Budding scientists and engineers at eight primary school across Powys have been introduced to a series of STEM – Science, Technology, Engineering and Maths – activities.
Designed to promote manufacturing and engineering as potential future careers, the STEM activity days were organised by Mid Wales Manufacturing Group (MWMG) with support from training provider Myrick Training Services, EvaBuild, Paveaways and Compact Orbital Gears.
The activity days are part of the Powys Community Skills Initiative led by Powys County Council and funded through the UK Community Renewal Fund.
More than 500 learners from years five and six took part in three different activities which required a range of STEM skills.
The activity days were held at Crickhowell County Primary School, Mount Street Junior School, Brecon, Rhayader Church in Wales Primary School, Ysgol Cefnllys, Llandrindod Wells, Knighton Church in Wales Primary School, Builth Wells Primary School, Penygloddfa County Primary School, Newtown and Welshpool Church in Wales Primary School.
One of the activities involved assembling and soldering their own circuit boards and understanding the function of each component.
The learners also built a giant tetrahedron – a triangular-based pyramid – structure using only dowels and elastic bands, which emphasised the importance of teamwork and listening to and following instructions, as well as exploring many roles in the construction industry.
The final activity was a show based on the abilities of Superheroes, which introduced learners to a wide range of careers and showed them that engineers and scientists are people just like them. This activity explored materials and their properties, forces – motion, gravity, energy and light – space and the environment.
Myrick Training Services, based in Montgomery, spoke to learners about the important role played by apprenticeships and the future career opportunities available for them in Powys.

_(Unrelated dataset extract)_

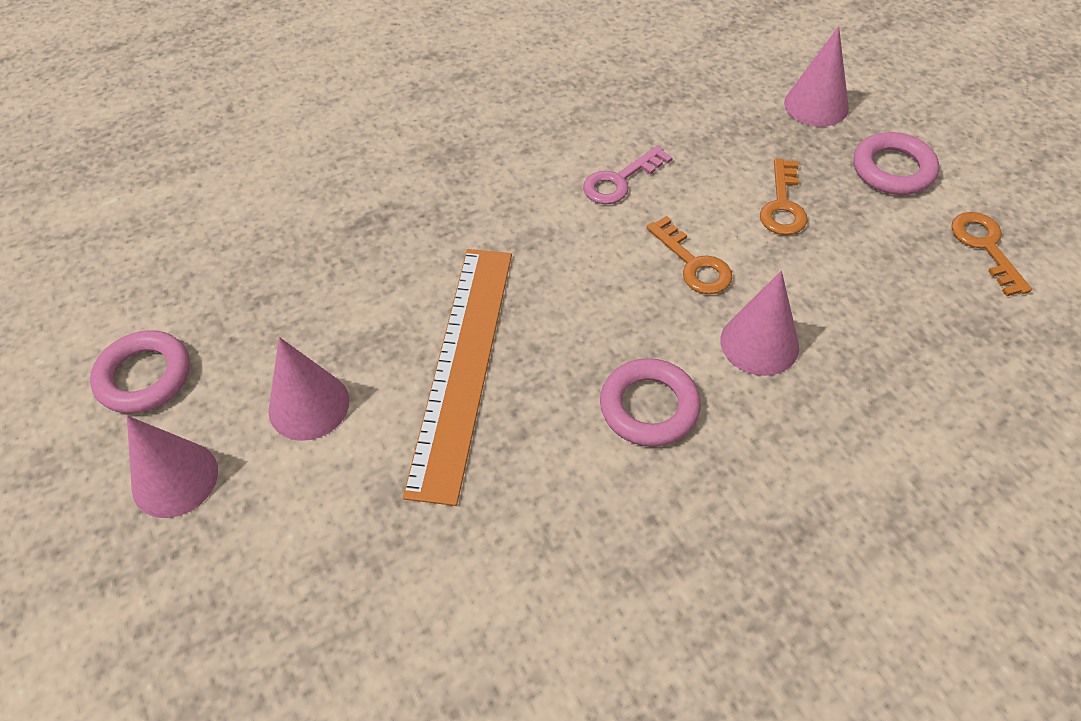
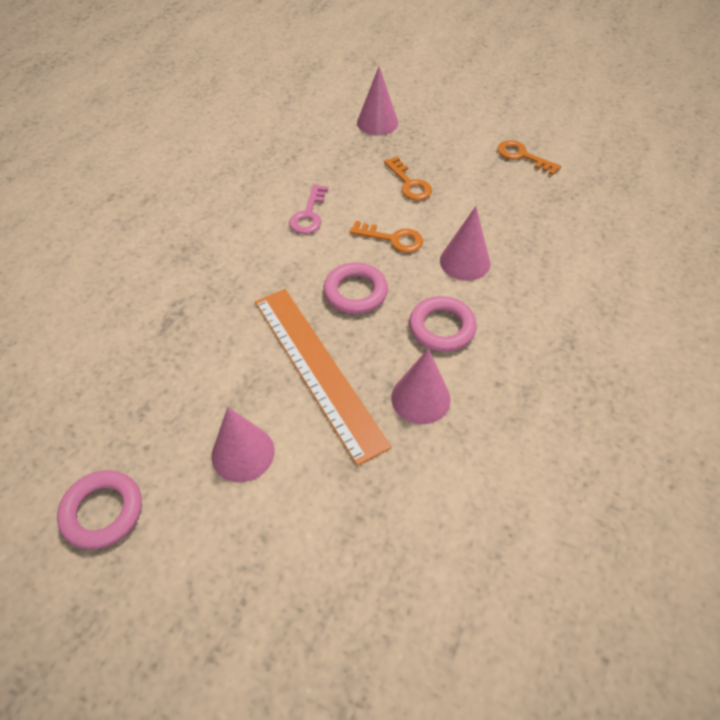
camera: 40 degrees left, 0 degrees up
(175, 479) = (195, 558): pink cone -> pink cone (420, 398)
(893, 169) = (446, 138): pink ring -> pink ring (355, 292)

Next event planned by MWMG is a Rocket Making Day on August 5 at Myrick Training Services as part of the Summer of Fun activities in Powys. Places are limited with bookings via the website: www.mwmg.org/skills .
“We are grateful to the local companies for providing staff to support these activity days,” said Ceri Stephens, MWMG’s group manager. “Engaging with young people at an early age to re-emphasis the importance of STEM is a high priority for us and will hopefully lead to a pipeline of future engineers for the region.
“With such difficulties in recruitment, we need to do what we can to ensure that young people are aware of the opportunities available to them locally and the vast career choices that exist within the manufacturing and engineering sector.”
Cllr Pete Roberts, Powys County Council’s Cabinet Member for a Learning Powys, said: “I’m delighted that MWMG has organised these STEM activity days for learners across Powys.
“Powys has a history of engineering innovation and I hope these exciting, hands-on activities have engaged our learners and inspired them to expand their horizon when they make their career choices in years to come.”
Georgie Bevan, Powys County Council’s head of education, said: “My own son and daughter attended this event and they were both enthused and excited about the different experiences they had.
“As an engineering graduate, I am encouraged by the STEM opportunities that are being presented to the young people of Powys and look forward to seeing them develop further.”
Learners and teachers gave a big thumbs up to the activity days. “It was awesome, 11 out of 10! Maybe next we could make robots,” was verdict of one learner, while others said: “I think today was brilliant, one of the best events we have ever had” and “I have really loved it and it has given me inspiration as a job for when I am older”.
Teachers were similarly impressed, commenting: “Children were very engaged all day and enthusiastic about completing the tasks” and “Great to see activities promoting teamwork and fantastic to promote science and engineering.”
Learners from Builth Wells Primary School with the tetrahedron they built.